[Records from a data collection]

◇ ◇ ◇ ◇ ◇

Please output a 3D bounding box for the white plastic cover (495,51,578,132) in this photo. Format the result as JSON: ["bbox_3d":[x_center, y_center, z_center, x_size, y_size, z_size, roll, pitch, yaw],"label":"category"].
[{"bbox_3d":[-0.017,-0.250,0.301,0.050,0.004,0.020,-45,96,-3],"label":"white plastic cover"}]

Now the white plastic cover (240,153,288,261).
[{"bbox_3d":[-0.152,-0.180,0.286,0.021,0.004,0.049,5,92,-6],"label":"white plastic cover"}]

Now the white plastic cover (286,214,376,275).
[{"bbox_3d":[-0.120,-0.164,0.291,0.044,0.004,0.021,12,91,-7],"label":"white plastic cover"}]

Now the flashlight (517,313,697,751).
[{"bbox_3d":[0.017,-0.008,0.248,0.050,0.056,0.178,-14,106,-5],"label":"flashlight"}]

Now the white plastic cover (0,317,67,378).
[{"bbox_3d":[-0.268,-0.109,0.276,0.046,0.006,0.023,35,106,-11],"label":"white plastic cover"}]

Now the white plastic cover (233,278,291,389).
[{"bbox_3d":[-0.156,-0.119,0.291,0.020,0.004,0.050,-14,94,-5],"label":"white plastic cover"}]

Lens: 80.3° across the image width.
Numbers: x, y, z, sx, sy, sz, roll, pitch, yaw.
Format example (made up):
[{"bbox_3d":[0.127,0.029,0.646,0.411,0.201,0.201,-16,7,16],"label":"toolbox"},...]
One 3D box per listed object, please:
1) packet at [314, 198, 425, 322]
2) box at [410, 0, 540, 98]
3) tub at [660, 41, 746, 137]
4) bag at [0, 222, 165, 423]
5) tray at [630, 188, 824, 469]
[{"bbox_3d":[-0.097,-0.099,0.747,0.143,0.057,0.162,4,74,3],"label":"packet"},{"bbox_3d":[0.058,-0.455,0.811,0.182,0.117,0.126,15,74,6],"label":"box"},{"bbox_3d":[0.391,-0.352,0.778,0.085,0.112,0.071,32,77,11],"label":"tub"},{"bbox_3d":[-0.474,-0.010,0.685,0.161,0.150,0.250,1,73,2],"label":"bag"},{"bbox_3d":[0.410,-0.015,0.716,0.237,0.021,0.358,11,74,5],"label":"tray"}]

◇ ◇ ◇ ◇ ◇

Write out every entry again so that each line matches the original exactly.

Please output a 3D bounding box for the white plastic cover (495,51,578,132) in this photo. Format the result as JSON: ["bbox_3d":[x_center, y_center, z_center, x_size, y_size, z_size, roll, pitch, yaw],"label":"category"].
[{"bbox_3d":[-0.017,-0.250,0.301,0.050,0.004,0.020,-45,96,-3],"label":"white plastic cover"}]

Now the white plastic cover (240,153,288,261).
[{"bbox_3d":[-0.152,-0.180,0.286,0.021,0.004,0.049,5,92,-6],"label":"white plastic cover"}]

Now the white plastic cover (286,214,376,275).
[{"bbox_3d":[-0.120,-0.164,0.291,0.044,0.004,0.021,12,91,-7],"label":"white plastic cover"}]

Now the flashlight (517,313,697,751).
[{"bbox_3d":[0.017,-0.008,0.248,0.050,0.056,0.178,-14,106,-5],"label":"flashlight"}]

Now the white plastic cover (0,317,67,378).
[{"bbox_3d":[-0.268,-0.109,0.276,0.046,0.006,0.023,35,106,-11],"label":"white plastic cover"}]

Now the white plastic cover (233,278,291,389).
[{"bbox_3d":[-0.156,-0.119,0.291,0.020,0.004,0.050,-14,94,-5],"label":"white plastic cover"}]

Lens: 80.3° across the image width.
Numbers: x, y, z, sx, sy, sz, roll, pitch, yaw.
Format example (made up):
[{"bbox_3d":[0.127,0.029,0.646,0.411,0.201,0.201,-16,7,16],"label":"toolbox"},...]
One 3D box per listed object, please:
1) packet at [314, 198, 425, 322]
2) box at [410, 0, 540, 98]
3) tub at [660, 41, 746, 137]
4) bag at [0, 222, 165, 423]
5) tray at [630, 188, 824, 469]
[{"bbox_3d":[-0.097,-0.099,0.747,0.143,0.057,0.162,4,74,3],"label":"packet"},{"bbox_3d":[0.058,-0.455,0.811,0.182,0.117,0.126,15,74,6],"label":"box"},{"bbox_3d":[0.391,-0.352,0.778,0.085,0.112,0.071,32,77,11],"label":"tub"},{"bbox_3d":[-0.474,-0.010,0.685,0.161,0.150,0.250,1,73,2],"label":"bag"},{"bbox_3d":[0.410,-0.015,0.716,0.237,0.021,0.358,11,74,5],"label":"tray"}]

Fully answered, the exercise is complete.